## TÂCHE A
Dans l'extrait sur L'Éducation sentimentale, qui est le personnage contre lequel Frédéric Moreau se bat en duel ?

--- EXTRAIT DU TEXTE ---

Lire l’éducation sentimentale, c’est contempler la médiocrité ambiante, celle d’une époque révolue, et prendre également conscience de sa propre médiocrité, comme un miroir tendu vers le lecteur. C’est aussi se prend une claque stylistique, car l'écriture de Flaubert ne laisse pas indifférent.


Mais, osons se l’avouer, ce n’est pas un roman « facile » pour trois raisons principales :


D’abord, parce que son personnage principal, Frédéric Moreau, incarne un anti-héros désespérant. Son histoire, celle d’un jeune provincial venu faire son droit à Paris dans la perspective d’y faire carrière et intégrer la haute société, est celle d’un itinéraire romanesque plutôt classique. Néanmoins, Frédéric ne s'approchera jamais de la réussite tant attendue. En effet, tous ces projets seront perturbés par son amour impossible d'une femme mariée, en la personne de Mme Arnoux, à qui il se consacrera entièrement, quitte à lui sacrifier tout le reste. Du début à la fin du roman, Frédéric se montrera d'une passivité affligeante, se comportant de manière irrationnelle à cause de sa passion pour Mme Arnoux et se perdant constamment dans des futilités. Il multipliera les actes manqués, les déceptions, ce qui conduira finalement à des échecs, tant sur le plan "sentimental", que social. Même son acte de bravoure lors du duel avec Cisy tournera au ridicule, Frédéric devenant la risée de son milieu.

Mais le génie de ce personnage réside justement dans ce paradoxe : si sa passivité inexcusable pousse à ne pas vouloir lui ressembler, il est difficile de ne pas avoir de la compassion pour Frédéric, et finalement, s’y identifier. Car ses failles et ses faiblesses, trop humaines, sont le témoin d'une personnalité complexe. Il fait notamment partie des rares avec Jacques Arnoux à ne pas tomber dans la caricature. L'entourage de Frédéric, composé de personnes toutes aussi médiocres, rassemble tous les clichés de son temps.

---

## TÂCHE B
Transcrivez à l'identique toutes les lignes de la liste placée ci-dessous, après l'extrait. Omettez les images.

--- LISTE ---

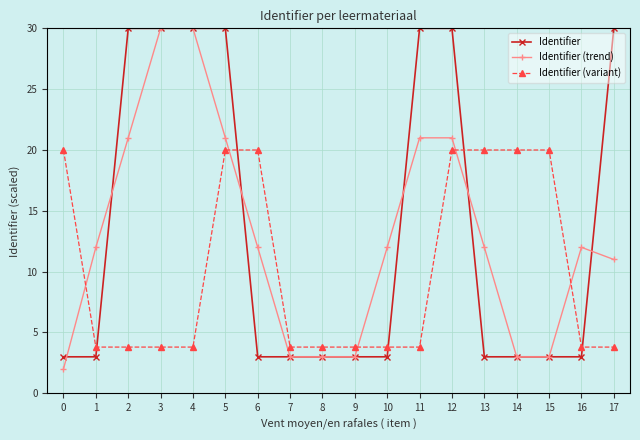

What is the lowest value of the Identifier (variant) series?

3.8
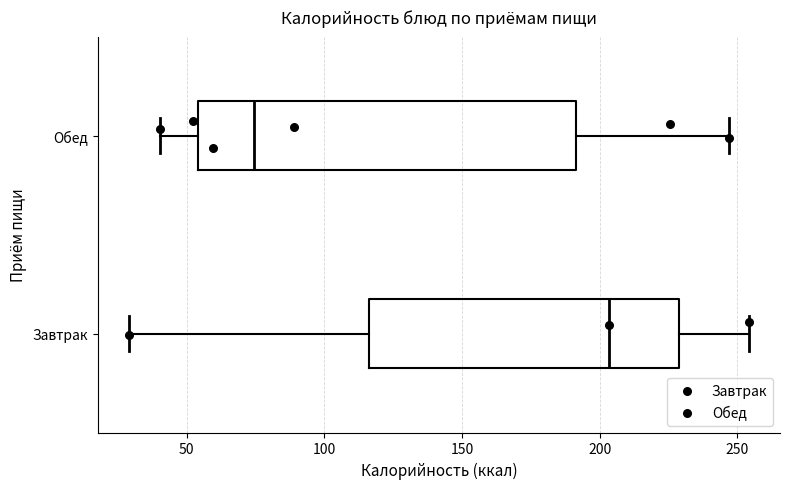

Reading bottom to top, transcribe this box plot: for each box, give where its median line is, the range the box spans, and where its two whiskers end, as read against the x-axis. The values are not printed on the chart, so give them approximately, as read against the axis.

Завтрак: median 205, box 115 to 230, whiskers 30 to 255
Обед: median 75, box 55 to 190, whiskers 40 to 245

---

## RÉPONSE A
Cisy.

## RÉPONSE B
What is the lowest value of the Identifier (variant) series?

3.8

Reading bottom to top, transcribe this box plot: for each box, give where its median line is, the range the box spans, and where its two whiskers end, as read against the x-axis. The values are not printed on the chart, so give them approximately, as read against the axis.

Завтрак: median 205, box 115 to 230, whiskers 30 to 255
Обед: median 75, box 55 to 190, whiskers 40 to 245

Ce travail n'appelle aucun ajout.